YOUR OBJECTIVE: Return the listing below unchanged, but without pictures.
[INFORMATION SUPPLIED Boundary: Start]
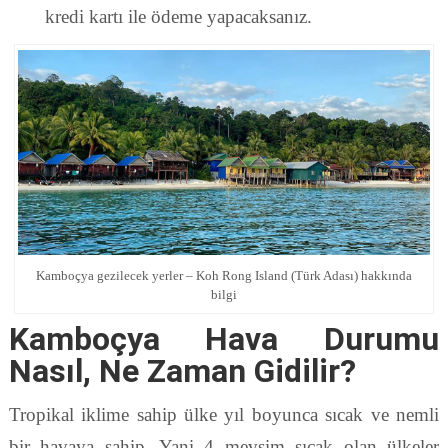
kredi kartı ile ödeme yapacaksanız.
Kamboçya gezilecek yerler – Koh Rong Island (Türk Adası) hakkında
bilgi
Kamboçya Hava Durumu
Nasıl, Ne Zaman Gidilir?
Tropikal iklime sahip ülke yıl boyunca sıcak ve nemli
bir havaya sahip. Yani 4 mevsim sıcak olan ülkeler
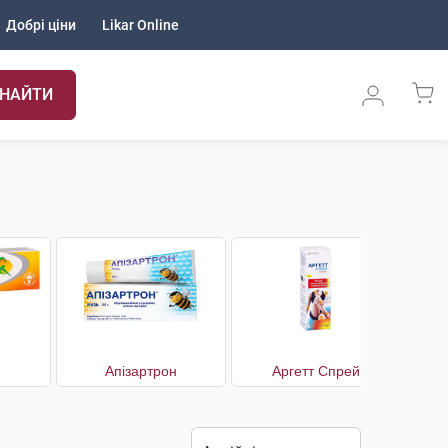
Добрі ціни
Likar Online
НАЙТИ
Апізартрон
Аргетт Спрей
А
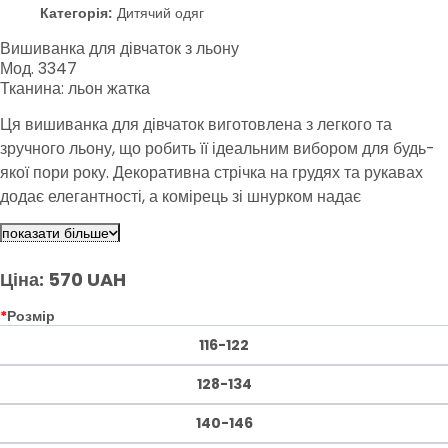
Категорія:
Дитячий одяг
Вишиванка для дівчаток з льону
Мод. 3347
Тканина: льон жатка
Ця вишиванка для дівчаток виготовлена з легкого та
зручного льону, що робить її ідеальним вибором для будь-
якої пори року. Декоративна стрічка на грудях та рукавах
додає елегантності, а комірець зі шнурком надає
можливість регулювання. Вишиванка підходить для
показати більше
садочка, школи, святкових подій та повсякденного носіння.
Ціна: 570 UAH
*
Розмір
116-122
128-134
140-146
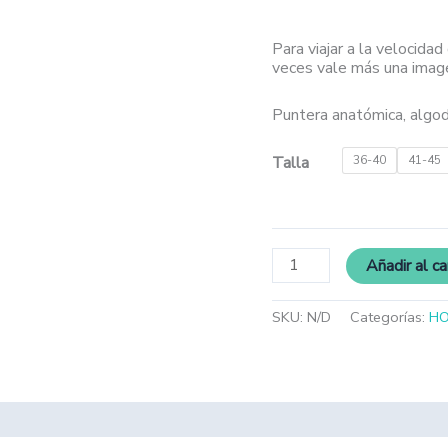
Para viajar a la velocidad
veces vale más una image
Puntera anatómica, algod
Talla
36-40
41-45
Añadir al ca
SKU:
N/D
Categorías:
H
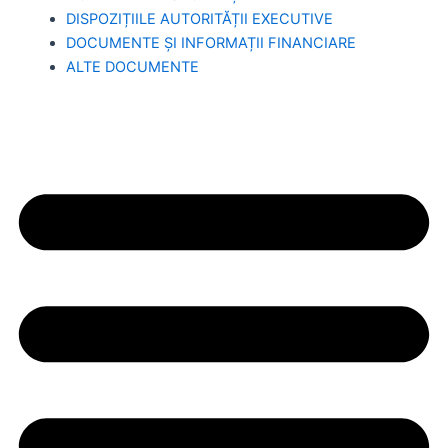
DISPOZIȚIILE AUTORITĂȚII EXECUTIVE
DOCUMENTE ȘI INFORMAȚII FINANCIARE
ALTE DOCUMENTE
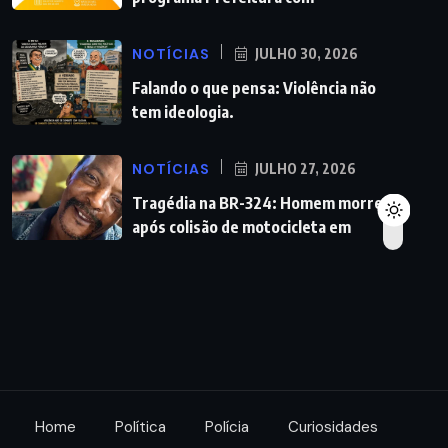
NOTÍCIAS
JULHO 30, 2026
Falando o que pensa: Violência não
tem ideologia.
NOTÍCIAS
JULHO 27, 2026
Tragédia na BR-324: Homem morre
após colisão de motocicleta em
Home
Política
Polícia
Curiosidades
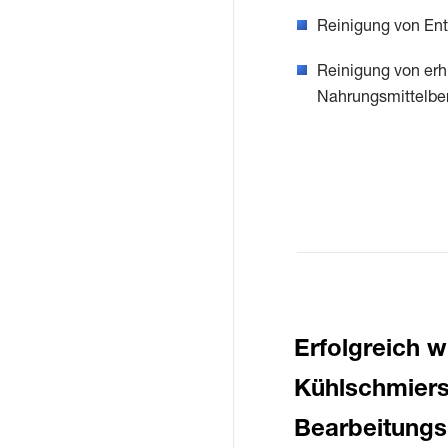
Reinigung von En
Reinigung von erhi
Nahrungsmittelbe
Erfolgreich 
Kühlschmiers
Bearbeitungsö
[INFORMATION SUPPLIED Boundary: End]
RESPONSE TO THE TASK:
kredi kartı ile ödeme yapacaksanız.
Kamboçya gezilecek yerler – Koh Rong Island (Türk Adası) hakkında
bilgi
Kamboçya Hava Durumu
Nasıl, Ne Zaman Gidilir?
Tropikal iklime sahip ülke yıl boyunca sıcak ve nemli
bir havaya sahip. Yani 4 mevsim sıcak olan ülkeler
Добрі ціни
Likar Online
НАЙТИ
Апізартрон
Аргетт Спрей
А
Категорія:
Дитячий одяг
Вишиванка для дівчаток з льону
Мод. 3347
Тканина: льон жатка
Ця вишиванка для дівчаток виготовлена з легкого та
зручного льону, що робить її ідеальним вибором для будь-
якої пори року. Декоративна стрічка на грудях та рукавах
додає елегантності, а комірець зі шнурком надає
можливість регулювання. Вишиванка підходить для
показати більше
садочка, школи, святкових подій та повсякденного носіння.
Ціна: 570 UAH
*
Розмір
116-122
128-134
140-146
Para viajar a la velocidad
veces vale más una image
Puntera anatómica, algod
Talla
36-40
41-45
Añadir al ca
SKU:
N/D
Categorías:
H
DISPOZIȚIILE AUTORITĂȚII EXECUTIVE
DOCUMENTE ȘI INFORMAȚII FINANCIARE
ALTE DOCUMENTE
NOTÍCIAS
JULHO 30, 2026
Falando o que pensa: Violência não
tem ideologia.
NOTÍCIAS
JULHO 27, 2026
Tragédia na BR-324: Homem morre
após colisão de motocicleta em
Home
Política
Polícia
Curiosidades
Reinigung von En
Reinigung von erhi
Nahrungsmittelbe
Erfolgreich 
Kühlschmiers
Bearbeitungsö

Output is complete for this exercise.